Zeby bylo jasne tip top to nikt tu silky do rozstania nie NAMAWIA. Ja tylko jestem swiecie przekonana, ze do niego dojdzie i tak. A kiedy i jak to wlasnie wczesniej pisalam - silky sama do tego dojrzeje. Albo jej maz. Bo ten zwiazek juz sie kupy nie trzyma.
Guzik zgadzam sie z opiniami, ze meza nie wolno zmieniac i takie tam i ze malzenstwo to jakas meka i droga krzyzowa. Charakteru mu nie zmieni ale moze postawic wymagania do jego udzialu we wspolnym zyciu. I do tego jak ja traktuje, oraz ich rodzine. Poki co dom to dla tego pana noclegownia z restauracja a nie dom.
Zwiazek ma przynosic szczescie i radosc, zadowolenie z bycia razem, a nie jakies takie hustawki emocjonalne: dzis bylo milo, jutro cholera wie jak.

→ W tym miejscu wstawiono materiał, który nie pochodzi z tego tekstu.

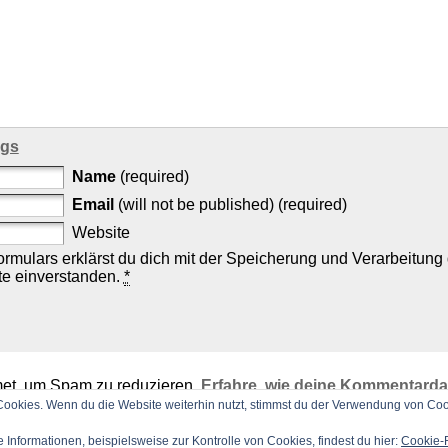
ags
Name
(required)
Email
(will not be published) (required)
Website
rmulars erklärst du dich mit der Speicherung und Verarbeitung
te einverstanden.
*
et, um Spam zu reduzieren.
Erfahre, wie deine Kommentarda
ookies. Wenn du die Website weiterhin nutzt, stimmst du der Verwendung von Coo
 Informationen, beispielsweise zur Kontrolle von Cookies, findest du hier:
Cookie-R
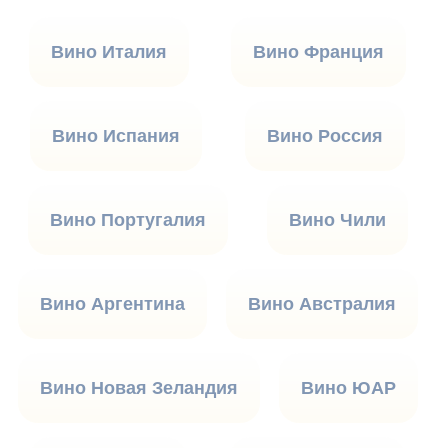
Вино Италия
Вино Франция
Вино Испания
Вино Россия
Вино Португалия
Вино Чили
Вино Аргентина
Вино Австралия
Вино Новая Зеландия
Вино ЮАР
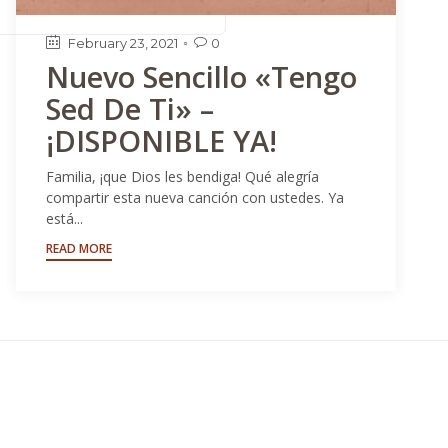
February 23, 2021
0

Nuevo Sencillo «Tengo
Sed De Ti» –
¡DISPONIBLE YA!
Familia, ¡que Dios les bendiga! ⁣Qué alegría
compartir esta nueva canción con ustedes. Ya
está...
READ MORE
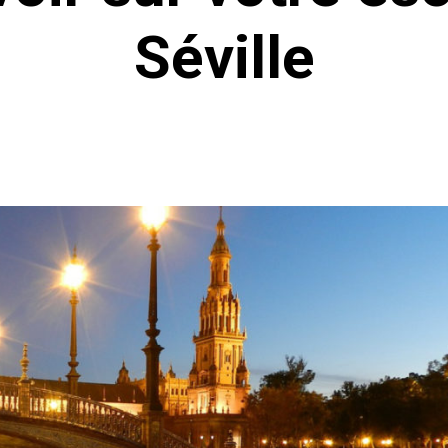
Séville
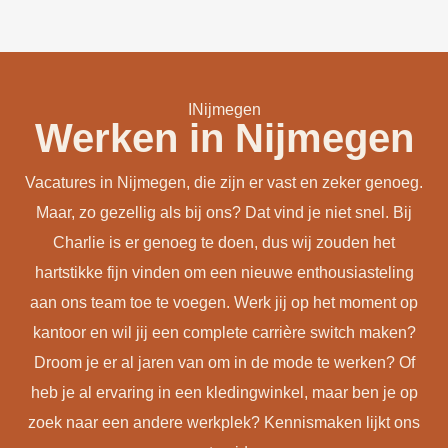
INijmegen
Werken in Nijmegen
Vacatures in Nijmegen, die zijn er vast en zeker genoeg.
Maar, zo gezellig als bij ons? Dat vind je niet snel. Bij
Charlie is er genoeg te doen, dus wij zouden het
hartstikke fijn vinden om een nieuwe enthousiasteling
aan ons team toe te voegen. Werk jij op het moment op
kantoor en wil jij een complete carrière switch maken?
Droom je er al jaren van om in de mode te werken? Of
heb je al ervaring in een kledingwinkel, maar ben je op
zoek naar een andere werkplek? Kennismaken lijkt ons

I o co kaman z tym biednym przyzwyczajonym do full wypasu mezem? To co z tego, ze sie byl przyzwyczail, zbiesil i rozbojarzyl w domu jak nie powiem kto? Co z tego, ze silky jak durna od lat uslugiwala i "pochwal" w stylu - jak Cie nie op..to z rytmu wypadniesz" sluchala? Ona sie zmienila, moze i on. Nie widze w opisach silky zadnych scen dantejskich jaki by obecnie mezowi urzadzala, przeciwnie wykazuje iscie stoicki spokoj i anielska cierpliwosc biorac pod uwage zachowanie Patata. Co, ze poprosi - posprzataj swoj balagan albo wroc wczesniej z pracy to sa te DRASTYCZNE zmiany i wymagania? Zwiazek to nie skamielina, zaden constans, jak bylo dekade temu tak ma na wieki wiekow pozostac, amen. Ludzie zyjacy razem pod jednym dachem razem sie dogaduja, docieraja tak aby bylo im razem dobrze. A nie jednemu dobrze a drugiemu jak w ruskim czolgu.
I teraz kiedy silky spokojnie, w rozmowach, wyluszczajac jak krowie na miedzy, tlumaczy swemu panu i wladcy, ze tak dalej byc nie moze, ze ona tez czegos dla siebie chce, ze jest zmeczona tyloma obowiazkami, ze fajnie byloby aby ja zauwazyl, kiedy ona stara sie i obiadkami i wyjazdami i psychologiem - on co daje? Tylkiem sie wypial i focha odstawil.
No to Ci napisze krynolina, silky zrobi jak ona zechce i kiedy zechce, bo jeszcze tego bucyfala za cos kocha, choc szczerze to nie wiem za co - za te kase co domu znosi razem ze swoim zmeczeniem i humorkami, za te wspolne wyzebrane po latach wakacje, za te czule noce spedzone po drugiej stronie lozka, za te "cieple" spojrzenia, gesty..kurde nie wiem za co go kocha ale kocha. Jeszcze. Ale ja uwazam, ze traci czas i energie poki on palcem w bucie nie kiwnie i nie pokaze, ze on tez ich WSPOLNEGO szczescia chce. I na takiego goscia szkoda zycia. Co tam zreszta teraz - jak czytam o ich narzeczenstwie, o ich "romantycznym"slubie, o jego zachowaniu wobec silky od samego poczatku ich znajomosc, to az sie dziwie, ze wytrzymala cale 11 lat.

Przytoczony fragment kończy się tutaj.